[ASSIGNED TASK]: Print every line from the one containing "5:29 Dan Lewi meng" through the one containing "completely customize your", inclusive, and leave the pictures out.

[PROVIDED ENTRIES]:
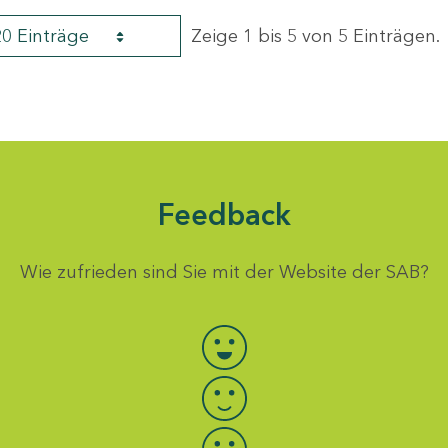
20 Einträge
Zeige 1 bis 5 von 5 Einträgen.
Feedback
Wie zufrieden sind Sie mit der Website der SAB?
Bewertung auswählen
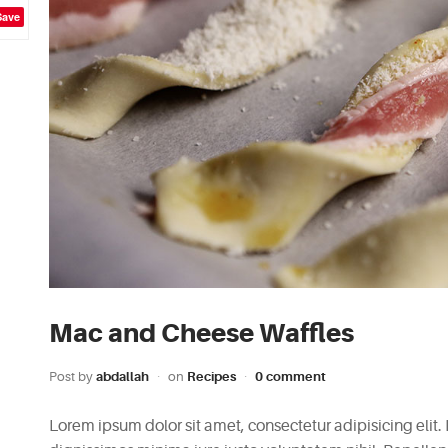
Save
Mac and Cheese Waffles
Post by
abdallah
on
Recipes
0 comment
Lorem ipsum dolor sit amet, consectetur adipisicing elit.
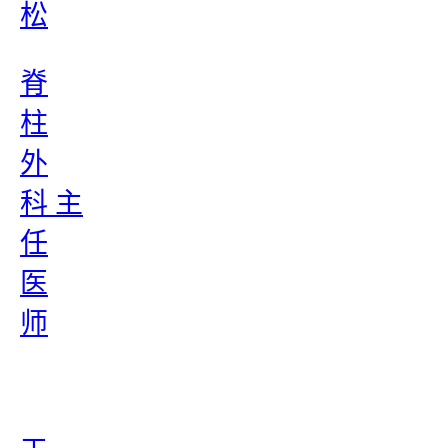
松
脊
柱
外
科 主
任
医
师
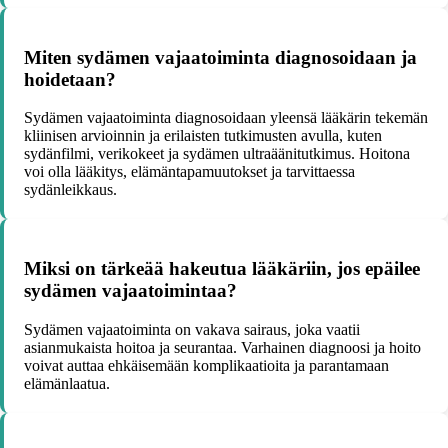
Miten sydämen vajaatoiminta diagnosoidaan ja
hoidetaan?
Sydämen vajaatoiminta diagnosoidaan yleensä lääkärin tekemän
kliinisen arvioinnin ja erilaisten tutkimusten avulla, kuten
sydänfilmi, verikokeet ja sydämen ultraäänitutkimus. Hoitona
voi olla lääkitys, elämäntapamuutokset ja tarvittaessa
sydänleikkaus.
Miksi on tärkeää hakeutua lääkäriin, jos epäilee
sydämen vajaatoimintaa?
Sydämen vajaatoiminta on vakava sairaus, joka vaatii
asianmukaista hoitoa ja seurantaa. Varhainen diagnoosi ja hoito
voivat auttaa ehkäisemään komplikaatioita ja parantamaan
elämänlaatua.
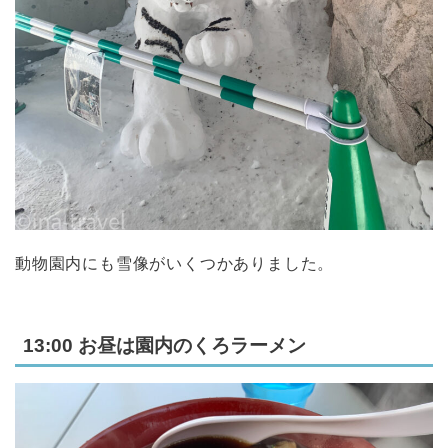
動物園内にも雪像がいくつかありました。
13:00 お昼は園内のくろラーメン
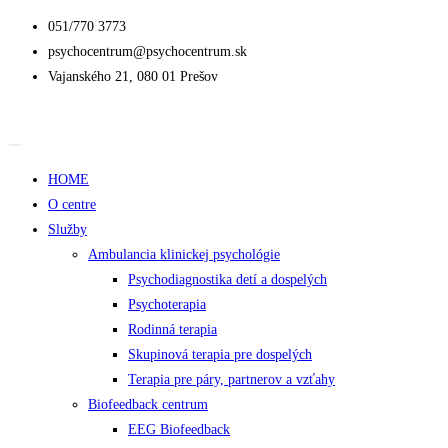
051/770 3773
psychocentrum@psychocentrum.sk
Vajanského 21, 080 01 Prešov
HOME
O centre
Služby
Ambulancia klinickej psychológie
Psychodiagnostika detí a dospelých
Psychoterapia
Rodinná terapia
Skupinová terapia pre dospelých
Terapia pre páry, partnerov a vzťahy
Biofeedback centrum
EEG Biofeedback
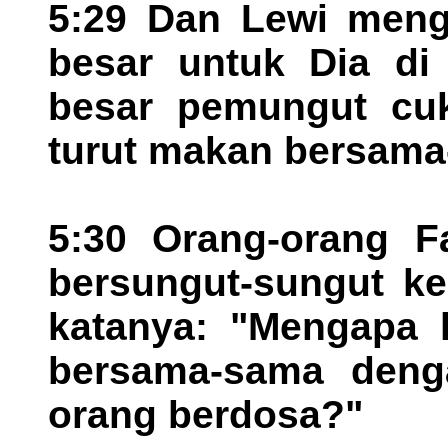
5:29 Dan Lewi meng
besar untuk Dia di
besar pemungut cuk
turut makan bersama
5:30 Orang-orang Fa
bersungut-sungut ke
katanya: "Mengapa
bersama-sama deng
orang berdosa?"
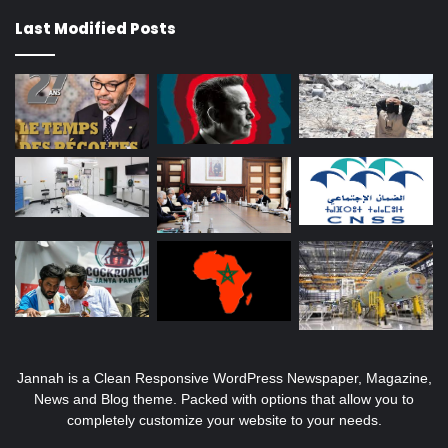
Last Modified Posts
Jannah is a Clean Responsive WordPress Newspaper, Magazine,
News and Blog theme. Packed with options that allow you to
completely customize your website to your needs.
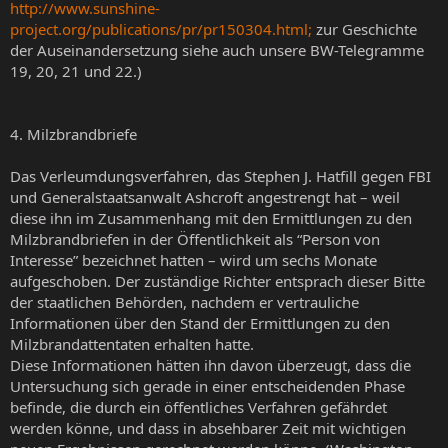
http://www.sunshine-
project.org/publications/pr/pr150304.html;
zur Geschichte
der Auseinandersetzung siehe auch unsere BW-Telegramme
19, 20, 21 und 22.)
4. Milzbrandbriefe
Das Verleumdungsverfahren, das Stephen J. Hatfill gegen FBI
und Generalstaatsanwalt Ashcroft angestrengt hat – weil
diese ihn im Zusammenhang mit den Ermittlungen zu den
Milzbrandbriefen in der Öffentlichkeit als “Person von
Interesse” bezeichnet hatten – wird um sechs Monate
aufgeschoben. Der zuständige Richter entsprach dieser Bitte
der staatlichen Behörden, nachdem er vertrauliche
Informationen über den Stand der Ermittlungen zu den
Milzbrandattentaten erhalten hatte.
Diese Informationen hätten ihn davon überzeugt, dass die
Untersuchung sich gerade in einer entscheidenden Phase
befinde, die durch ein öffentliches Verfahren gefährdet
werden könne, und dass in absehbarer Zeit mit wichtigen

[REPLY TO THE TASK]:
5:29 Dan Lewi meng
besar untuk Dia di
besar pemungut cuk
turut makan bersama
5:30 Orang-orang Fa
bersungut-sungut ke
katanya: "Mengapa
bersama-sama deng
orang berdosa?"
Last Modified Posts
Jannah is a Clean Responsive WordPress Newspaper, Magazine,
News and Blog theme. Packed with options that allow you to
completely customize your website to your needs.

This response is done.